Aug 12, 2013

New system tells which restaurants can leave you sick




Scientists have developed a new system that tells you how likely it is for you to fall ill if you visit a particular restaurant by 'listening' to the tweets from other restaurant patrons. The University of Rochester researchers said their system, nEmesis, can help people make more informed decisions, and it also has the potential to complement traditional public health methods for monitoring food safety, such as restaurant inspections. The new system combines machine-learning and crowdsourcing techniques to analyse millions of tweets to find people reporting food poisoning symptoms following a restaurant visit. This volume of tweets would be impossible to analyse manually, the researchers noted.
Over a four-month period, the system collected 3.8 million tweets from more than 94,000 unique users in New York City, traced 23,000 restaurant visitors, and found 480 reports of likely food poisoning. They also found they correlate fairly well with public inspection data by the local health department. The system ranks restaurants according to how likely it is for someone to become ill after visiting that restaurant. "The Twitter reports are not an exact indicator – any individual case could well be due to factors unrelated to the restaurant meal - but in aggregate the numbers are revealing," said Henry Kautz, chair of the computer science department at the University of Rochester and co-author of the paper.

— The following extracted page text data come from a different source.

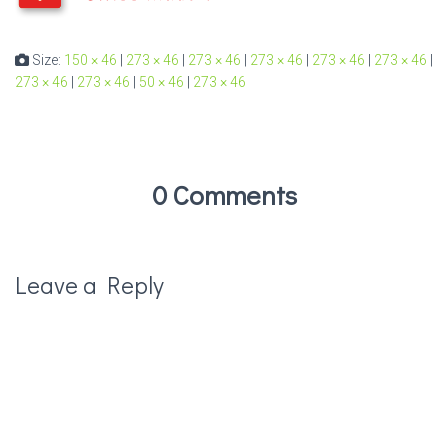
Size:
150 × 46
|
273 × 46
|
273 × 46
|
273 × 46
|
273 × 46
|
273 × 46
|
273 × 46
|
273 × 46
|
50 × 46
|
273 × 46
0 Comments
Leave a Reply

In other words, a "seemingly random collection of online rants becomes an actionable alert," according to Kautz, which can help detect cases of foodborne illness in a timely manner. The system "listens" to relevant public tweets and detects restaurant visits by matching up where a person tweets from and the known locations of restaurants. People will often tweet from their phones or other mobile devices, which are GPS enabled. This means that tweets can be "geotagged": the tweet not only provides information in the 140 characters allowed, but also about where the user was at the time.

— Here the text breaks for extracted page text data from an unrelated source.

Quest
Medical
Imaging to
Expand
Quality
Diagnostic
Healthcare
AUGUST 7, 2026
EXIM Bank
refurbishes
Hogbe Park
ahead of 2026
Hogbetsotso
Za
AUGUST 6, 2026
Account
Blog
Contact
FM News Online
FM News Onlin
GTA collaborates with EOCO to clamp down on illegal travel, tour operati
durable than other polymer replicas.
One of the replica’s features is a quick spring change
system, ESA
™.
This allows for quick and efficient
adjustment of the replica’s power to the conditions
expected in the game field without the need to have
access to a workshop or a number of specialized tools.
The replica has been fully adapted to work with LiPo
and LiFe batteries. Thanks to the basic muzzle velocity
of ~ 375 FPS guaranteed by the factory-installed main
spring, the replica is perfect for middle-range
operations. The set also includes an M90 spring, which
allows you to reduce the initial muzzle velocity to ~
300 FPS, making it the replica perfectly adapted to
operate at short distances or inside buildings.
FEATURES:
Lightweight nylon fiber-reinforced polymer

If a user tweets from a location that is determined to be a restaurant (by using the locations of 24,904 restaurants that had been visited by the Department of Health and Mental Hygiene in New York City), the system will continue to track this person's tweets for 72 hours, even when they're not geotagged, or when they are tweeted from a different device. If a user then tweets about feeling ill, the system captures the information that this person is now ill and had visited a specific restaurant.